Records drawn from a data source
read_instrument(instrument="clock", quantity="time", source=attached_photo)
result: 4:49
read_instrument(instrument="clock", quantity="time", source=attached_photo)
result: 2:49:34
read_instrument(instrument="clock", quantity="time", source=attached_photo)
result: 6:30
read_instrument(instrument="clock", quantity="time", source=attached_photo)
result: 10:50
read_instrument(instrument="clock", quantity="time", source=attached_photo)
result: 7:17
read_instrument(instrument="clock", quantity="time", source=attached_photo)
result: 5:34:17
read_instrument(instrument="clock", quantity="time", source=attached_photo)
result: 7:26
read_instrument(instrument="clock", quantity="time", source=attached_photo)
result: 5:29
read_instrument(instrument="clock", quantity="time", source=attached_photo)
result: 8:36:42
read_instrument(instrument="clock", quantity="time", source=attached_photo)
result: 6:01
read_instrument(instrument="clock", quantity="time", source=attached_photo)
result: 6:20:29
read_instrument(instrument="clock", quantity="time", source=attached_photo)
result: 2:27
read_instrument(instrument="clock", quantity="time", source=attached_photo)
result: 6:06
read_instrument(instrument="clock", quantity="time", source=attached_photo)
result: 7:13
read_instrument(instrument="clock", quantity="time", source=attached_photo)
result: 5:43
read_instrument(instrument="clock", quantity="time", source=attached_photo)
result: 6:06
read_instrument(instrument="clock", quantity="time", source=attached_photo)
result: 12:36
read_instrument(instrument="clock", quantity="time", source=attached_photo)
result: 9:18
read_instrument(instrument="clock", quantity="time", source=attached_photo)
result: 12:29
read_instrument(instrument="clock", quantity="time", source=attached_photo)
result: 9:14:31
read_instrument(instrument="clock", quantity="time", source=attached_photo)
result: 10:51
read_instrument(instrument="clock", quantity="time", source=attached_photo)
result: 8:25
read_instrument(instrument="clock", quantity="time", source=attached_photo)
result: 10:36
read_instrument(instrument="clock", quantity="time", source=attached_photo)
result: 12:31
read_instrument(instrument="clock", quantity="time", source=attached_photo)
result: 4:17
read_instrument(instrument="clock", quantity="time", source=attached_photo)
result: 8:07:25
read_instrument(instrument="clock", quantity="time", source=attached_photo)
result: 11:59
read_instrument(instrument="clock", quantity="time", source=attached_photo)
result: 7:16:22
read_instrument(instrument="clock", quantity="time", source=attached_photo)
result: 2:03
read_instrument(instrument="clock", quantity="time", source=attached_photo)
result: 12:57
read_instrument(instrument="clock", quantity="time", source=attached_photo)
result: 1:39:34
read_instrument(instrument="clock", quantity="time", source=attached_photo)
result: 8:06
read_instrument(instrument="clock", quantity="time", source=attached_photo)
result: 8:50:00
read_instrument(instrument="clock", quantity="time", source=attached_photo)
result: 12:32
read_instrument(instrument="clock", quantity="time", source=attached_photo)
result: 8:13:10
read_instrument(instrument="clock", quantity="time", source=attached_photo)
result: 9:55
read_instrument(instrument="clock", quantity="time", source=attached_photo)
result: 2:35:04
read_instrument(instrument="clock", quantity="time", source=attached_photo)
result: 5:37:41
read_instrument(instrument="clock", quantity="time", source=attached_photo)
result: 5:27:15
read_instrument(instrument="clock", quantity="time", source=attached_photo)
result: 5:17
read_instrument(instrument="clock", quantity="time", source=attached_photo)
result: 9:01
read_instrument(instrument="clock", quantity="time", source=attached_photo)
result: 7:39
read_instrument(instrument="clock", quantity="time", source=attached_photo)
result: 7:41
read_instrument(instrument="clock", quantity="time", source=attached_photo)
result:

* _Direction_
Substitute "watch" for every occurrence of "clock" in the records above, beginning at the first line and stopping after the line containing "result: 7:26". Reproduce those lines with nothing else altered.

* _Result_
read_instrument(instrument="watch", quantity="time", source=attached_photo)
result: 4:49
read_instrument(instrument="watch", quantity="time", source=attached_photo)
result: 2:49:34
read_instrument(instrument="watch", quantity="time", source=attached_photo)
result: 6:30
read_instrument(instrument="watch", quantity="time", source=attached_photo)
result: 10:50
read_instrument(instrument="watch", quantity="time", source=attached_photo)
result: 7:17
read_instrument(instrument="watch", quantity="time", source=attached_photo)
result: 5:34:17
read_instrument(instrument="watch", quantity="time", source=attached_photo)
result: 7:26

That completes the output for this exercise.